Description
The map, made on tracing paper and contemporary mounted on linen, was based on a contemporary wall map of Istanbul, more precisely Fatih, the southern European part (please see below for the details), but instead of modern streets the present map marks old Ottoman streets, shops, monuments, printers’ and publishers’ shops, squares etc., as they existed before the war and the great fire, which destroyed large parts of Fatih. The map is of a great importance for researches of the Ottoman Istanbul.
Survey of Istanbul in the 1920s and Triangulation from the Galata Tower
After World War I, Istanbul desperately needed a new survey. Part of the city was still destroyed in the fire, people and new investors were immigrating massively in and out of the metropole and infrastructure desperately needed modernization.
Especially groundbreaking was the year 1923, when Turkey became an independent republic and moved the capital to Ankara. Many state offices were moved and governmental buildings needed to be rearranged.
Major factors, which were also calling for the reorganization of the infrastructure of Istanbul were secularization of the state, which changed the purpose of many Islamic buildings, and major demographic shifts, bringing new inhabitants, especially from parts of post-Revolution Russia.
Contemporary maps, such as the 15 sheet detailed tourist map of Necip Bey, printed in 1918, but only published in 1924 by Ahmed Ishan, was useless from the urban point of view, as it failed to show the topography of Istanbul with its hills and exceedingly steep streets.

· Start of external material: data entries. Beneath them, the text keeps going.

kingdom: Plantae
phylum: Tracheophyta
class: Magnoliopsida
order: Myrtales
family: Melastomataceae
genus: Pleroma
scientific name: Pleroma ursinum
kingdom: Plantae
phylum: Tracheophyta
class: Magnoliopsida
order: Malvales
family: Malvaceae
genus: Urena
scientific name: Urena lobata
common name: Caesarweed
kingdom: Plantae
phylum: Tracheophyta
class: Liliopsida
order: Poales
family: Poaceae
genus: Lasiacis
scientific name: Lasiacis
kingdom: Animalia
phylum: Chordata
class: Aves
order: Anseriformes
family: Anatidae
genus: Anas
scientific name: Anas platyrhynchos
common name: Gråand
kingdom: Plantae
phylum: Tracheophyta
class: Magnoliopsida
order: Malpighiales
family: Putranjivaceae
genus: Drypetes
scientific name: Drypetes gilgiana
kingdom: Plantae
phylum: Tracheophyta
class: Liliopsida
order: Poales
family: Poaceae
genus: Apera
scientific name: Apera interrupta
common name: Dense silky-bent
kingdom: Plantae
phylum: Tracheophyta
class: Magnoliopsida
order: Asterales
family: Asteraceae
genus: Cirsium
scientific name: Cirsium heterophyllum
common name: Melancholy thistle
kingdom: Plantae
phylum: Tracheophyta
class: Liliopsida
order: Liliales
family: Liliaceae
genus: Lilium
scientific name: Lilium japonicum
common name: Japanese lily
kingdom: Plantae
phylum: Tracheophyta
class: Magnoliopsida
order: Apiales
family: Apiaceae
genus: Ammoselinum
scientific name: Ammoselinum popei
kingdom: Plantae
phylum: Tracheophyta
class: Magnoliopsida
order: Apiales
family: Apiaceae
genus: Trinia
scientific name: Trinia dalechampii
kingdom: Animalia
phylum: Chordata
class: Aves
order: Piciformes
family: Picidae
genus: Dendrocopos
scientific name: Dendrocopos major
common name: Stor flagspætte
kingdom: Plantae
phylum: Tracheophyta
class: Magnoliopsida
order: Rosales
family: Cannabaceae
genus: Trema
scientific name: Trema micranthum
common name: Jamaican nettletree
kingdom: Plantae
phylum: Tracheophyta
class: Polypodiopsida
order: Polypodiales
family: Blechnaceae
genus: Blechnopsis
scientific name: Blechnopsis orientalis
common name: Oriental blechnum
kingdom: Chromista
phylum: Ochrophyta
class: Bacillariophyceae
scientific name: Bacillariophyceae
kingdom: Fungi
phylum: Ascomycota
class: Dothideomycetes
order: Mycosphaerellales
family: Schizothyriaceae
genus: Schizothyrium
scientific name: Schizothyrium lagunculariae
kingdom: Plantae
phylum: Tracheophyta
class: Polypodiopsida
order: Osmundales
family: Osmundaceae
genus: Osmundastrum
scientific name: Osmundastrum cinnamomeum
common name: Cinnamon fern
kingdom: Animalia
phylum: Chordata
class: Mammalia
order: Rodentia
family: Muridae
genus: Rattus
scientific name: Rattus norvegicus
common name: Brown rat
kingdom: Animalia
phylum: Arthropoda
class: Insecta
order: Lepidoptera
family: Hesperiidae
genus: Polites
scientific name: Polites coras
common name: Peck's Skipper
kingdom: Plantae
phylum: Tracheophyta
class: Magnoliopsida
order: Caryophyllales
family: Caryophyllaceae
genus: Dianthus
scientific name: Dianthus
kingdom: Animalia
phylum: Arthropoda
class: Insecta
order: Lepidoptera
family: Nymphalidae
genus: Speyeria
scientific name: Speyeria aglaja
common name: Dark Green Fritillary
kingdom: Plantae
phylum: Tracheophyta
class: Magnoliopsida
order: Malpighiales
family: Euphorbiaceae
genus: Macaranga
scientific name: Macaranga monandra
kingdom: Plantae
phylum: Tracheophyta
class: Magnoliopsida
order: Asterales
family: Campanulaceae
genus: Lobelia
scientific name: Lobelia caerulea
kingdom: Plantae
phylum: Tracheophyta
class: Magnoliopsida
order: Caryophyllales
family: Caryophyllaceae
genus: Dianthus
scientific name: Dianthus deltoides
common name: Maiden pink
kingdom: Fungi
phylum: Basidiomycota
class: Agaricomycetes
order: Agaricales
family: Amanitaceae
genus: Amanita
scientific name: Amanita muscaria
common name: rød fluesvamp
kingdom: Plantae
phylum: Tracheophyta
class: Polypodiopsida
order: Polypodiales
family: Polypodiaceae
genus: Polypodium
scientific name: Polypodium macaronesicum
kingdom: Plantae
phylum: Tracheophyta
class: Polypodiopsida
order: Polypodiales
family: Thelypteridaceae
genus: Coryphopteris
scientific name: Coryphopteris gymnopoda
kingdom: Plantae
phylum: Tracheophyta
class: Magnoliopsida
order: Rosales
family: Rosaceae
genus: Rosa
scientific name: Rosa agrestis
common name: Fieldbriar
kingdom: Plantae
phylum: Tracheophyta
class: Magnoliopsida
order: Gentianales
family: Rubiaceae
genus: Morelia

New surveys, made after 1923, tried to show various aspects of Istanbul, important for further urban planning. They joined the information of previous and contemporary maps, older maps of streets for insurances, 1918-1919 German surveys of Istanbul streets, which were issued on gigantic sheets, today called Alman mavileri. (German Blueprints, often wrongly translated as German Blues) and the latest topographic measurements of Istanbul, made with triangulation from the highest point in the city – the Galata Tower.
First triangulations from the Galata Tower were made by French in 1911 and were followed by Germans during WWI. Based on these surveys three large wall maps of Istanbul were made by the Turkish Development and Construction Inc. between 1923 and 1928, which are probably most detailed wall maps of the post-war period, printed in the Ottoman language.
From the thee maps, the map of Fatih, in the European part of Istanbul, was a the basis for the present map.
References: Cf. Hicran Topçu, A Historic-Contextual Approach for the Identification of Built Heritage in Historic Urban Areas: Case of Galata District in Istanbul a Thesis Submitted to the Graduate School of Natural and Applied Sciences of Middle East Technical University, 2004.